### Task brief:
The records below need to come back exactly as they are, pictures omitted.

[Dataset entries]
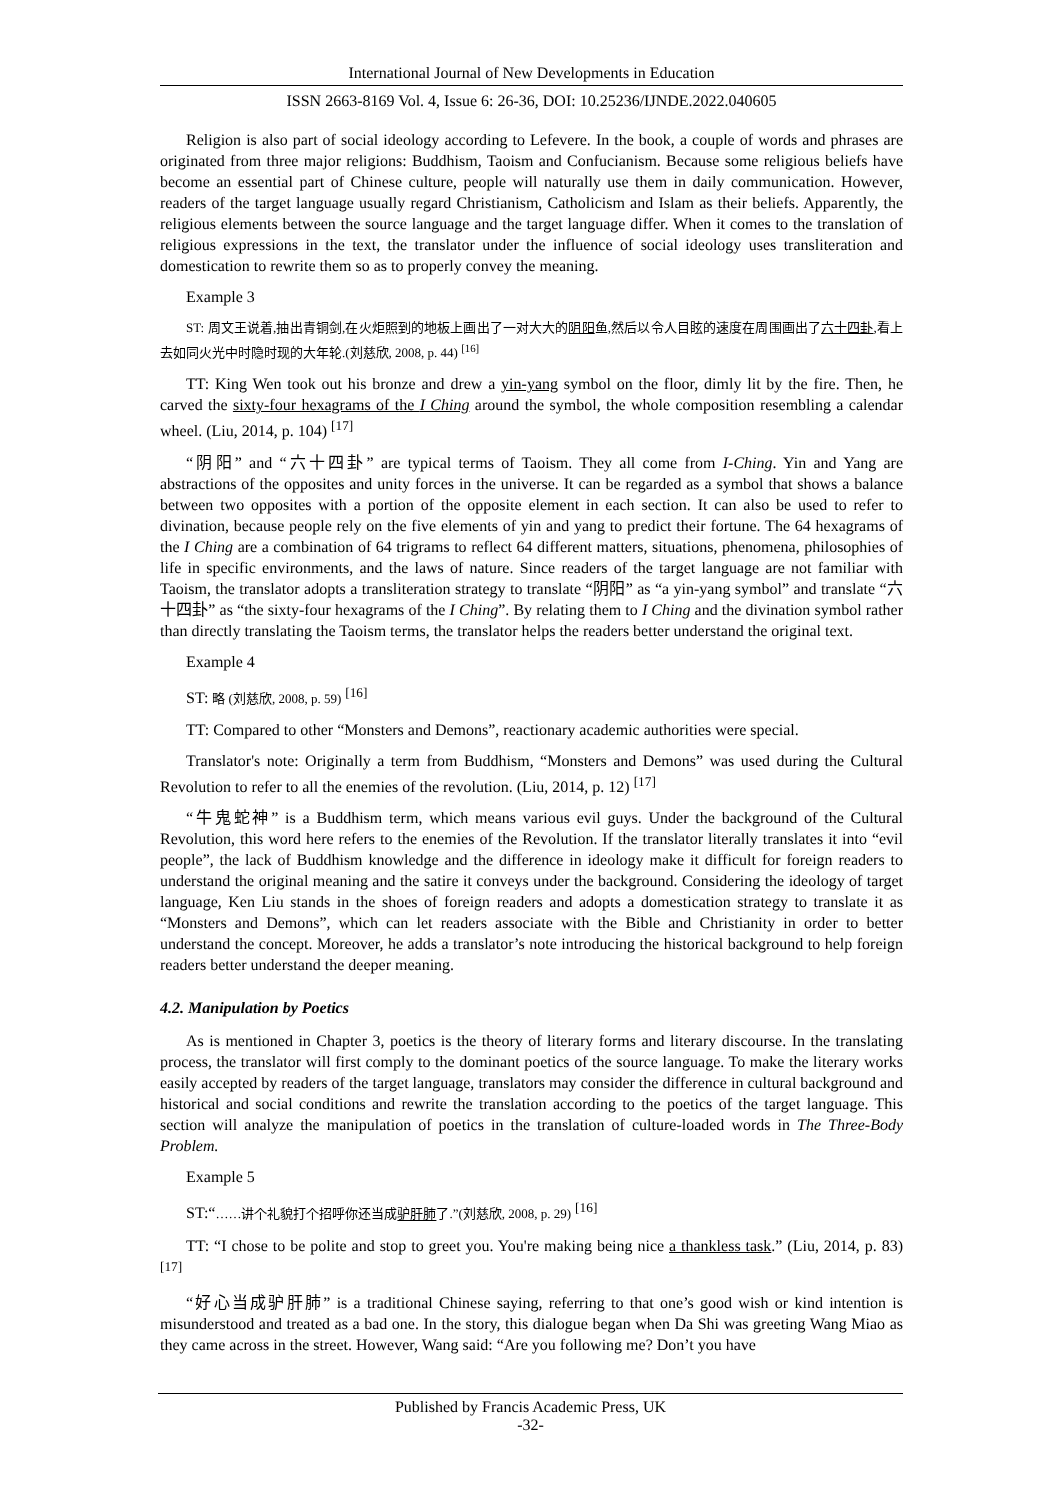International Journal of New Developments in Education
ISSN 2663-8169 Vol. 4, Issue 6: 26-36, DOI: 10.25236/IJNDE.2022.040605
Religion is also part of social ideology according to Lefevere. In the book, a couple of words and phrases are originated from three major religions: Buddhism, Taoism and Confucianism. Because some religious beliefs have become an essential part of Chinese culture, people will naturally use them in daily communication. However, readers of the target language usually regard Christianism, Catholicism and Islam as their beliefs. Apparently, the religious elements between the source language and the target language differ. When it comes to the translation of religious expressions in the text, the translator under the influence of social ideology uses transliteration and domestication to rewrite them so as to properly convey the meaning.
Example 3
ST: 周文王说着,抽出青铜剑,在火炬照到的地板上画出了一对大大的阴阳鱼,然后以令人目眩的速度在周围画出了六十四卦,看上去如同火光中时隐时现的大年轮.(刘慈欣, 2008, p. 44) <sup>[16]</sup>
TT: King Wen took out his bronze and drew a yin-yang symbol on the floor, dimly lit by the fire. Then, he carved the sixty-four hexagrams of the I Ching around the symbol, the whole composition resembling a calendar wheel. (Liu, 2014, p. 104) <sup>[17]</sup>
“阴阳” and “六十四卦” are typical terms of Taoism. They all come from I-Ching. Yin and Yang are abstractions of the opposites and unity forces in the universe. It can be regarded as a symbol that shows a balance between two opposites with a portion of the opposite element in each section. It can also be used to refer to divination, because people rely on the five elements of yin and yang to predict their fortune. The 64 hexagrams of the I Ching are a combination of 64 trigrams to reflect 64 different matters, situations, phenomena, philosophies of life in specific environments, and the laws of nature. Since readers of the target language are not familiar with Taoism, the translator adopts a transliteration strategy to translate “阴阳” as “a yin-yang symbol” and translate “六十四卦” as “the sixty-four hexagrams of the I Ching”. By relating them to I Ching and the divination symbol rather than directly translating the Taoism terms, the translator helps the readers better understand the original text.
Example 4
ST: 略 (刘慈欣, 2008, p. 59) <sup>[16]</sup>
TT: Compared to other “Monsters and Demons”, reactionary academic authorities were special.
Translator's note: Originally a term from Buddhism, “Monsters and Demons” was used during the Cultural Revolution to refer to all the enemies of the revolution. (Liu, 2014, p. 12) <sup>[17]</sup>
“牛鬼蛇神” is a Buddhism term, which means various evil guys. Under the background of the Cultural Revolution, this word here refers to the enemies of the Revolution. If the translator literally translates it into “evil people”, the lack of Buddhism knowledge and the difference in ideology make it difficult for foreign readers to understand the original meaning and the satire it conveys under the background. Considering the ideology of target language, Ken Liu stands in the shoes of foreign readers and adopts a domestication strategy to translate it as “Monsters and Demons”, which can let readers associate with the Bible and Christianity in order to better understand the concept. Moreover, he adds a translator’s note introducing the historical background to help foreign readers better understand the deeper meaning.
4.2. Manipulation by Poetics
As is mentioned in Chapter 3, poetics is the theory of literary forms and literary discourse. In the translating process, the translator will first comply to the dominant poetics of the source language. To make the literary works easily accepted by readers of the target language, translators may consider the difference in cultural background and historical and social conditions and rewrite the translation according to the poetics of the target language. This section will analyze the manipulation of poetics in the translation of culture-loaded words in The Three-Body Problem.
Example 5
ST:“……讲个礼貌打个招呼你还当成驴肝肺了.”(刘慈欣, 2008, p. 29) <sup>[16]</sup>
TT: “I chose to be polite and stop to greet you. You're making being nice a thankless task.” (Liu, 2014, p. 83) <sup>[17]</sup>
“好心当成驴肝肺” is a traditional Chinese saying, referring to that one’s good wish or kind intention is misunderstood and treated as a bad one. In the story, this dialogue began when Da Shi was greeting Wang Miao as they came across in the street. However, Wang said: “Are you following me? Don’t you have
Published by Francis Academic Press, UK
-32-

### Exercise output:
International Journal of New Developments in Education
ISSN 2663-8169 Vol. 4, Issue 6: 26-36, DOI: 10.25236/IJNDE.2022.040605
Religion is also part of social ideology according to Lefevere. In the book, a couple of words and phrases are originated from three major religions: Buddhism, Taoism and Confucianism. Because some religious beliefs have become an essential part of Chinese culture, people will naturally use them in daily communication. However, readers of the target language usually regard Christianism, Catholicism and Islam as their beliefs. Apparently, the religious elements between the source language and the target language differ. When it comes to the translation of religious expressions in the text, the translator under the influence of social ideology uses transliteration and domestication to rewrite them so as to properly convey the meaning.
Example 3
ST: 周文王说着,抽出青铜剑,在火炬照到的地板上画出了一对大大的阴阳鱼,然后以令人目眩的速度在周围画出了六十四卦,看上去如同火光中时隐时现的大年轮.(刘慈欣, 2008, p. 44) <sup>[16]</sup>
TT: King Wen took out his bronze and drew a yin-yang symbol on the floor, dimly lit by the fire. Then, he carved the sixty-four hexagrams of the I Ching around the symbol, the whole composition resembling a calendar wheel. (Liu, 2014, p. 104) <sup>[17]</sup>
“阴阳” and “六十四卦” are typical terms of Taoism. They all come from I-Ching. Yin and Yang are abstractions of the opposites and unity forces in the universe. It can be regarded as a symbol that shows a balance between two opposites with a portion of the opposite element in each section. It can also be used to refer to divination, because people rely on the five elements of yin and yang to predict their fortune. The 64 hexagrams of the I Ching are a combination of 64 trigrams to reflect 64 different matters, situations, phenomena, philosophies of life in specific environments, and the laws of nature. Since readers of the target language are not familiar with Taoism, the translator adopts a transliteration strategy to translate “阴阳” as “a yin-yang symbol” and translate “六十四卦” as “the sixty-four hexagrams of the I Ching”. By relating them to I Ching and the divination symbol rather than directly translating the Taoism terms, the translator helps the readers better understand the original text.
Example 4
ST: 略 (刘慈欣, 2008, p. 59) <sup>[16]</sup>
TT: Compared to other “Monsters and Demons”, reactionary academic authorities were special.
Translator's note: Originally a term from Buddhism, “Monsters and Demons” was used during the Cultural Revolution to refer to all the enemies of the revolution. (Liu, 2014, p. 12) <sup>[17]</sup>
“牛鬼蛇神” is a Buddhism term, which means various evil guys. Under the background of the Cultural Revolution, this word here refers to the enemies of the Revolution. If the translator literally translates it into “evil people”, the lack of Buddhism knowledge and the difference in ideology make it difficult for foreign readers to understand the original meaning and the satire it conveys under the background. Considering the ideology of target language, Ken Liu stands in the shoes of foreign readers and adopts a domestication strategy to translate it as “Monsters and Demons”, which can let readers associate with the Bible and Christianity in order to better understand the concept. Moreover, he adds a translator’s note introducing the historical background to help foreign readers better understand the deeper meaning.
4.2. Manipulation by Poetics
As is mentioned in Chapter 3, poetics is the theory of literary forms and literary discourse. In the translating process, the translator will first comply to the dominant poetics of the source language. To make the literary works easily accepted by readers of the target language, translators may consider the difference in cultural background and historical and social conditions and rewrite the translation according to the poetics of the target language. This section will analyze the manipulation of poetics in the translation of culture-loaded words in The Three-Body Problem.
Example 5
ST:“……讲个礼貌打个招呼你还当成驴肝肺了.”(刘慈欣, 2008, p. 29) <sup>[16]</sup>
TT: “I chose to be polite and stop to greet you. You're making being nice a thankless task.” (Liu, 2014, p. 83) <sup>[17]</sup>
“好心当成驴肝肺” is a traditional Chinese saying, referring to that one’s good wish or kind intention is misunderstood and treated as a bad one. In the story, this dialogue began when Da Shi was greeting Wang Miao as they came across in the street. However, Wang said: “Are you following me? Don’t you have
Published by Francis Academic Press, UK
-32-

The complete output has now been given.